- DATA
━━━━━━━━━━━━━━━━━━━━

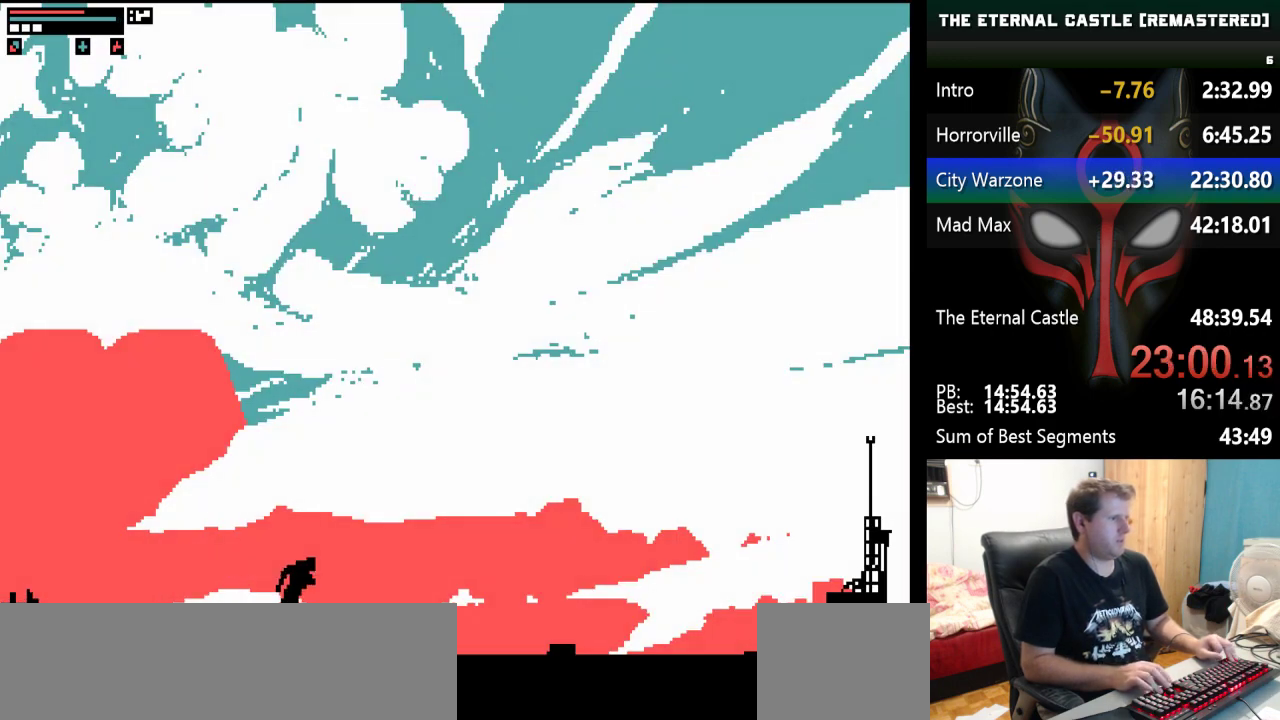
{"keys": ["right", "shift"], "events": []}
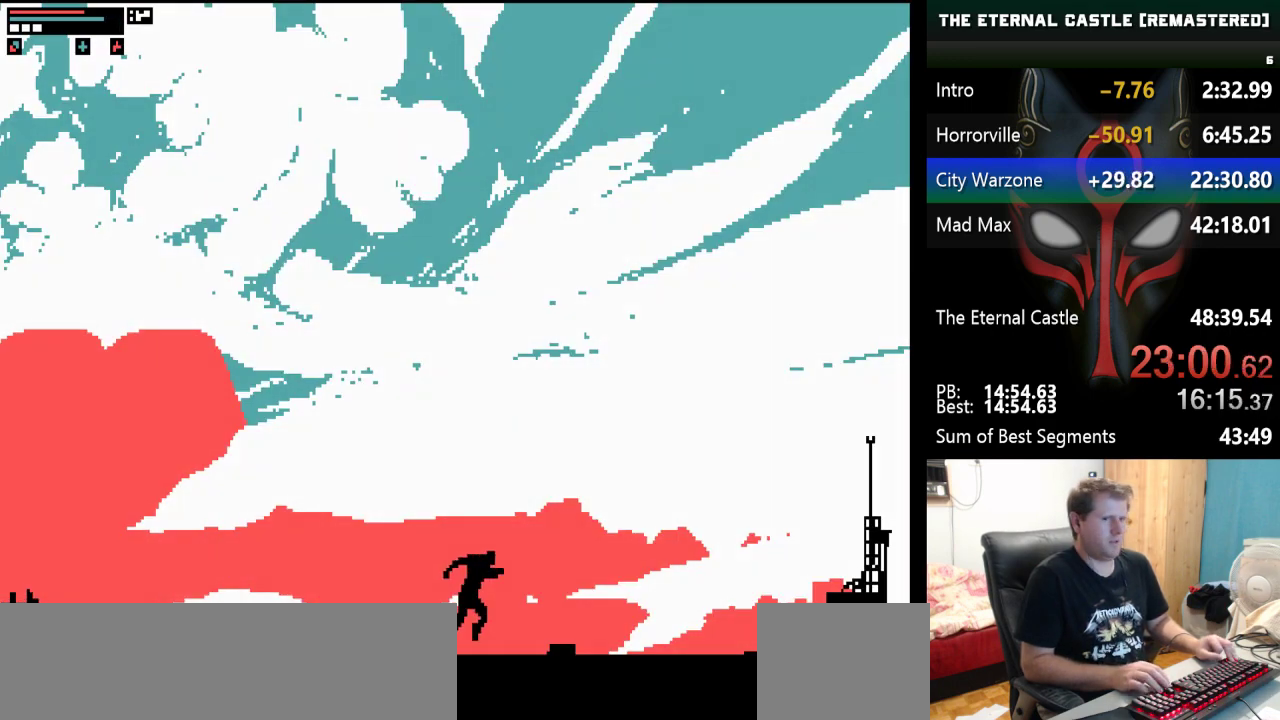
{"keys": ["right", "shift"], "events": []}
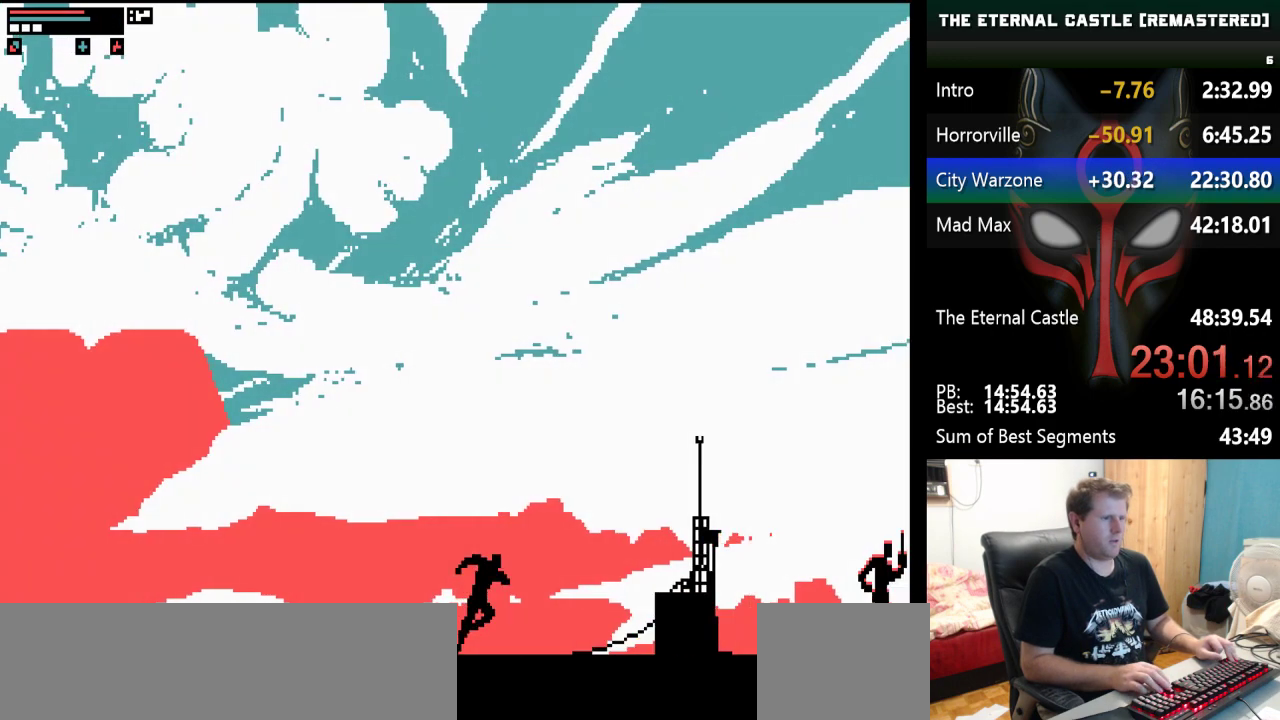
{"keys": ["right", "shift"], "events": []}
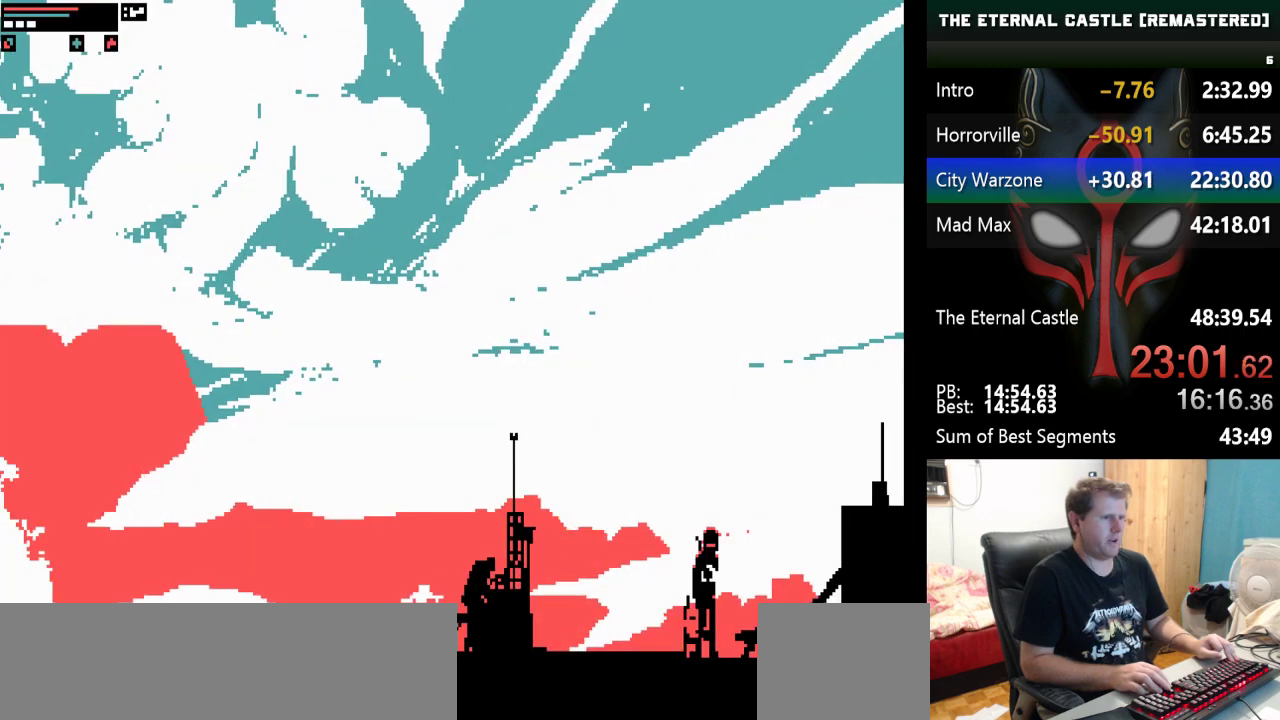
{"keys": ["right", "shift"], "events": []}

━━━━━━━━━━━━━━━━━━━━

- TASK ITEM
From the material above, copy everything exactly but the pictures.

- FINISHED TASK
{"keys": ["right", "shift"], "events": []}
{"keys": ["right", "shift"], "events": []}
{"keys": ["right", "shift"], "events": []}
{"keys": ["right", "shift"], "events": []}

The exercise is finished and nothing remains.